Wie soll ich das erklären?

Doch Vorsicht: Wer jetzt glaubt, dieser Text sei eine flammende Rede für die völlige Aufhebung aller Corona-Maßnahmen, irrt!  Einschränkungen im öffentlichen und privaten Leben waren und sind natürlich eine sinnvolle Methode, um einen dramatischen Verlauf der Covid-19-Pandemie zu verhindern. Mir erscheinen Sonntagsreden mit dem Tenor "Kinder sind unsere Zukunft!" jedoch als blanker Hohn. Wenn es hart auf hart kommt, zählen Kinder und ihre Bedürfnisse nichts. Dann geht es ums Funktionieren - und kurzfristig ist ja scheinbar kein Problem zu erkennen: Die Kleinen sind zu Hause (meist bei der Mutter, aber das wäre ein Thema für einen ganz eigenen Kommentar) verräumt und drohende Traumatisierung hat keinen kurzfristigen Einfluss auf die Wirtschaft. 
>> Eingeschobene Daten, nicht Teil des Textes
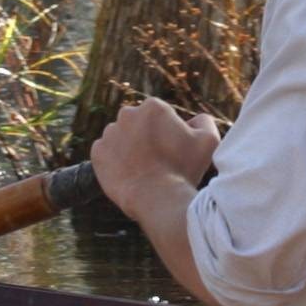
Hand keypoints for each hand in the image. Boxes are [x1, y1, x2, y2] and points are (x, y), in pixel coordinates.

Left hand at [91, 98, 219, 217]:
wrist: (157, 198)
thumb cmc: (184, 169)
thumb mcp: (208, 141)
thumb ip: (204, 122)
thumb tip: (194, 119)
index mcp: (153, 107)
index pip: (159, 116)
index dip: (168, 133)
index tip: (172, 150)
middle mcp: (127, 114)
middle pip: (138, 124)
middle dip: (147, 137)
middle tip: (158, 160)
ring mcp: (109, 133)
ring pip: (121, 137)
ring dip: (130, 148)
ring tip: (143, 169)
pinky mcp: (97, 152)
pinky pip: (106, 153)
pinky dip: (115, 162)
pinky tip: (129, 173)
Ich bin absolut nicht dafür, sofort alle Schulen und Kindergärten wieder komplett zu öffnen. Es wird nur einfach immer schwerer zu erklären, warum welche Maßnahmen getroffen werden und andere nicht einmal diskutiert werden. Der Mangel an Diskussion über mögliche Maßnahmen, um das Leben der Kinder wieder etwas freundlicher zu gestalten, ist jedoch entlarvend. Wenn für Fußballspieler Sonderregeln gelten, bevor unsere Kinder auch nur wieder daran denken dürfen, auf einen Bolzplatz zu gehen, dann sind die Prioritäten in der Politik eindeutig. Keine schöne Perspektive fürs Aufwachsen in so einer Gesellschaft.